# Plow for a 2002 s10



## bradman0087 (Oct 26, 2007)

Well my new house has a big drive way with a hill and i am going to need to keep it clear so i can get up.. I have a 2002 chevy s10 crew cab ZR5 off road package, 4.3 l vortec, i need a plow that is not too expensive but i think a snow bear will be out of the question i need to get all the way down to concrete and i dont wana jump out to turn the blade.. I would like to spend 3,000 or less hopefully.. what do you recommend?


----------



## nbenallo33 (Oct 23, 2007)

a snoway 22 series would work with a little modification since you do have the zr2 package but its gonna be a little more then what you want to spend... you can look into the super plow that plow goes into your rear reciever hitch they are a sponsor here on ps so you can click on their link to check them out


----------



## linycctitan (Aug 13, 2007)

Agreed, SnoWay 22 series with down pressure. No mod should be needed since you have the zr5 not the zr2. look for a deal on a used one.


----------



## Nascar24 (Feb 11, 2006)

Hi

I know two S10 owners with plows one has the Curtis HomePro 3000 the other pushes with a Fisher Homesteader, Both plows very capable, I think the Curtis is a bit more rugged

Jay


----------



## cretebaby (Aug 23, 2008)

i think the curtis plow for the s10 would be the way to go


----------



## ServiceOnSite (Nov 23, 2006)

i ave a friend that has 3 s10's that he plows with and he rins the western pro blades on his. 7'ers no problems


----------



## basher (Nov 13, 2004)

ServiceOnSite;583673 said:


> i ave a friend that has 3 s10's that he plows with and he rins the western pro blades on his. 7'ers no problems


Western doesn't make a 7 foot anything. 6' 8" suburbanite is as close a it gets.

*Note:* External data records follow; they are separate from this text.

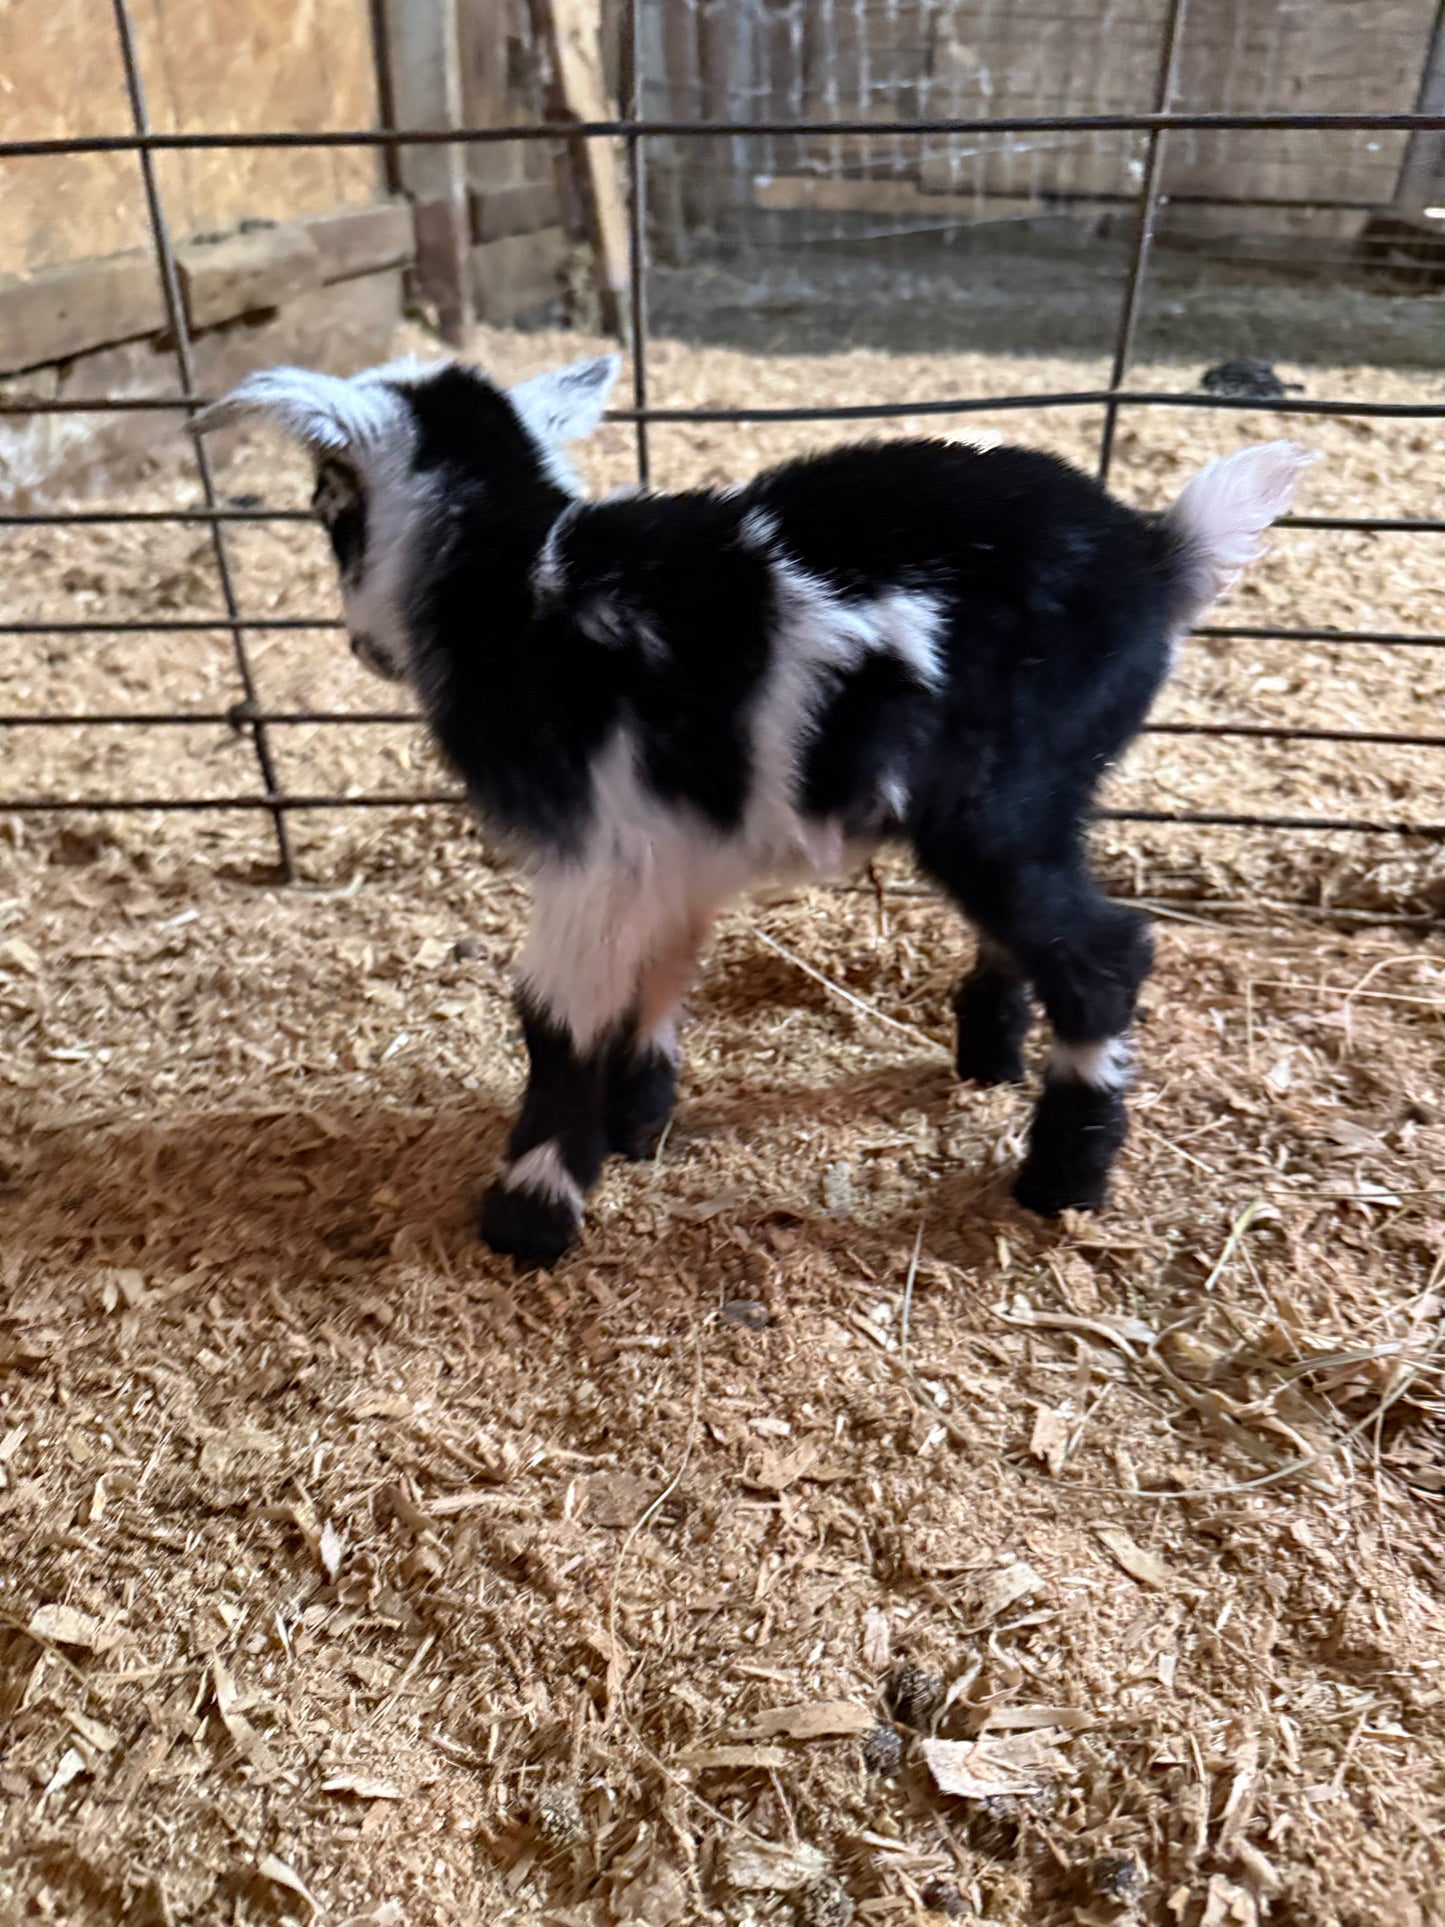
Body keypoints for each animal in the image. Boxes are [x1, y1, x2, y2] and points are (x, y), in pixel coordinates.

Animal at [195, 354, 1311, 1270]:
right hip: (1045, 790)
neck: (514, 580)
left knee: (1102, 951)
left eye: (327, 506)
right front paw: (636, 1127)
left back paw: (1061, 1177)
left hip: (993, 793)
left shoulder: (594, 849)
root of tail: (1156, 554)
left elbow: (557, 1018)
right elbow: (656, 980)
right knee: (1031, 922)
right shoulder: (667, 845)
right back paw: (991, 1060)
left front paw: (530, 1211)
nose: (364, 647)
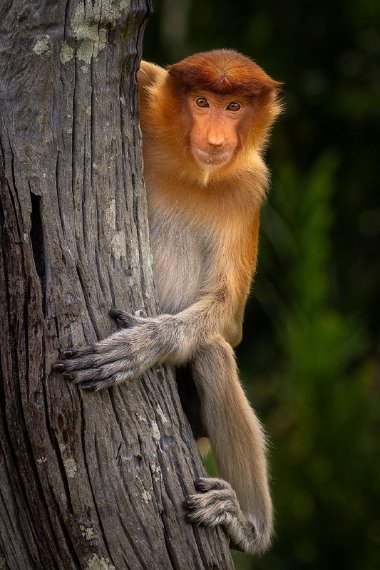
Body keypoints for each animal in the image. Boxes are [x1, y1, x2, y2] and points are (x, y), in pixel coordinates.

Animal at [56, 50, 282, 556]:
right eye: (201, 102)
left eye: (234, 107)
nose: (215, 139)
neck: (191, 171)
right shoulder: (148, 88)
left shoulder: (250, 186)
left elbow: (230, 320)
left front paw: (141, 345)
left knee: (213, 354)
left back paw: (247, 527)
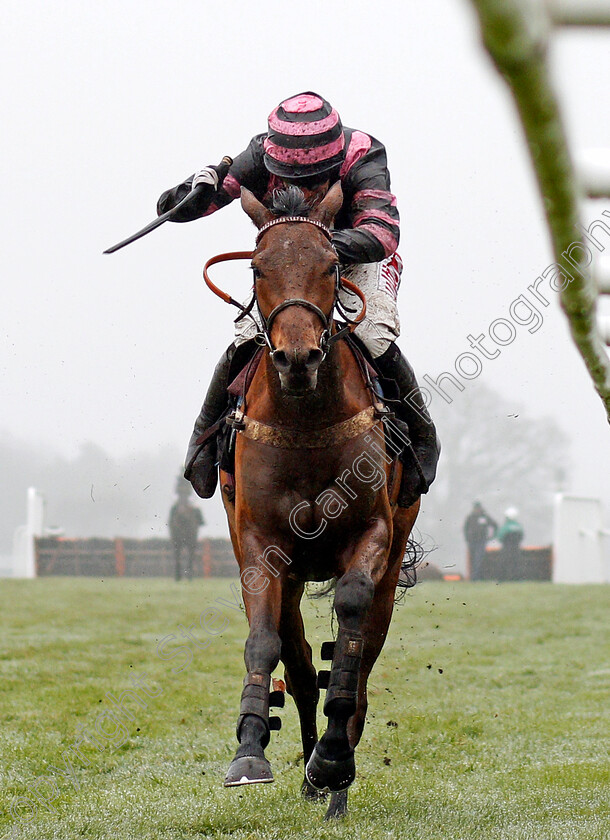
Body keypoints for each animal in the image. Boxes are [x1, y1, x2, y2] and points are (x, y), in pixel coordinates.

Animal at [216, 184, 420, 820]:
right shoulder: (259, 546)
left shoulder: (372, 533)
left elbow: (350, 634)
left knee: (362, 658)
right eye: (257, 267)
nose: (298, 358)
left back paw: (333, 778)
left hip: (391, 563)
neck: (306, 421)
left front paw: (332, 762)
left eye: (331, 265)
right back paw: (307, 772)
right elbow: (267, 642)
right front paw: (249, 752)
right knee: (301, 662)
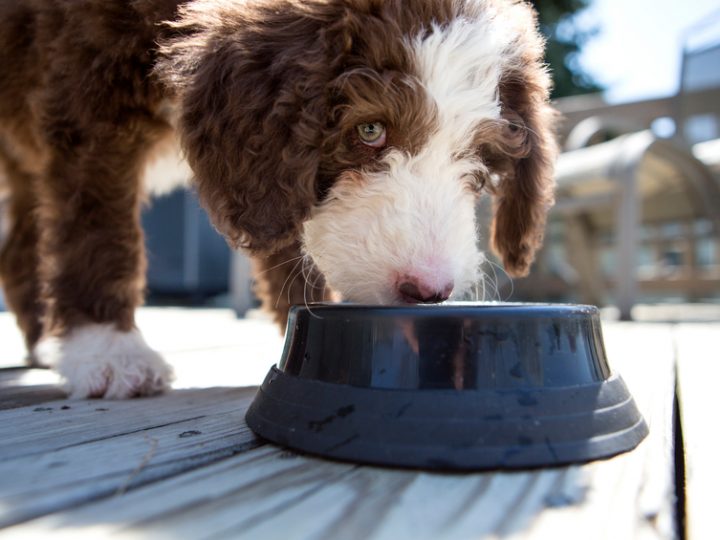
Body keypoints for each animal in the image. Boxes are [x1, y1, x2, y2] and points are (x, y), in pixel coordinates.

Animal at [0, 0, 556, 396]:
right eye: (370, 130)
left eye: (478, 156)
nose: (429, 290)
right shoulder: (89, 104)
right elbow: (99, 228)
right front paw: (109, 350)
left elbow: (286, 230)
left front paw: (305, 322)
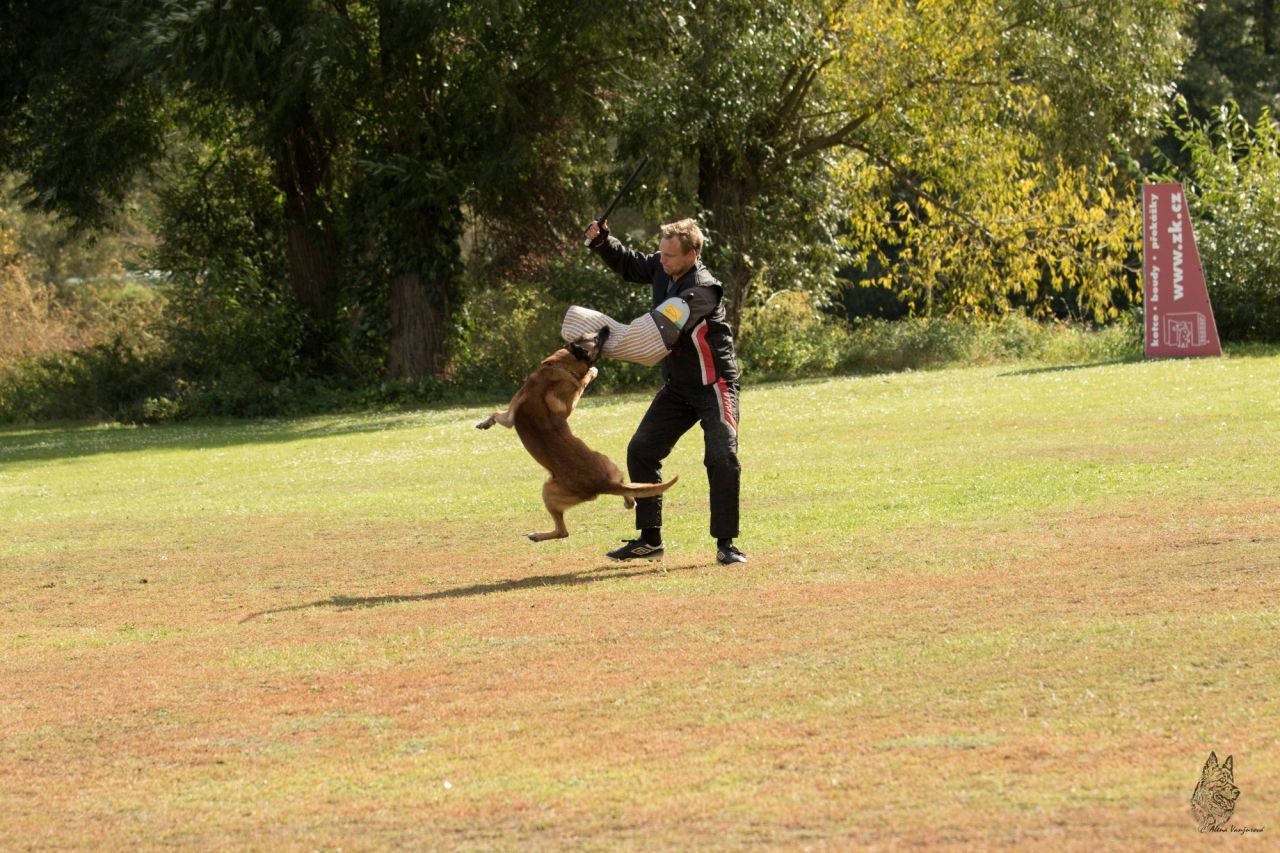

A pro plow on a S-10???? crazy talk


----------



## SnoFarmer (Oct 15, 2004)

basher;583699 said:


> .
> 
> A pro plow on a S-10???? crazy talk


 people put 1000lb plows + salt and ballast on 1/2 tons.
so what's the problem?


----------



## ServiceOnSite (Nov 23, 2006)

i didnt say it was brand new ill get a pic of it for yea, its gotta be a 7'.....................i think


----------



## PLOWMAN45 (Jul 2, 2003)

get meyer its depenable or a fisher ld series blade 7 ft


----------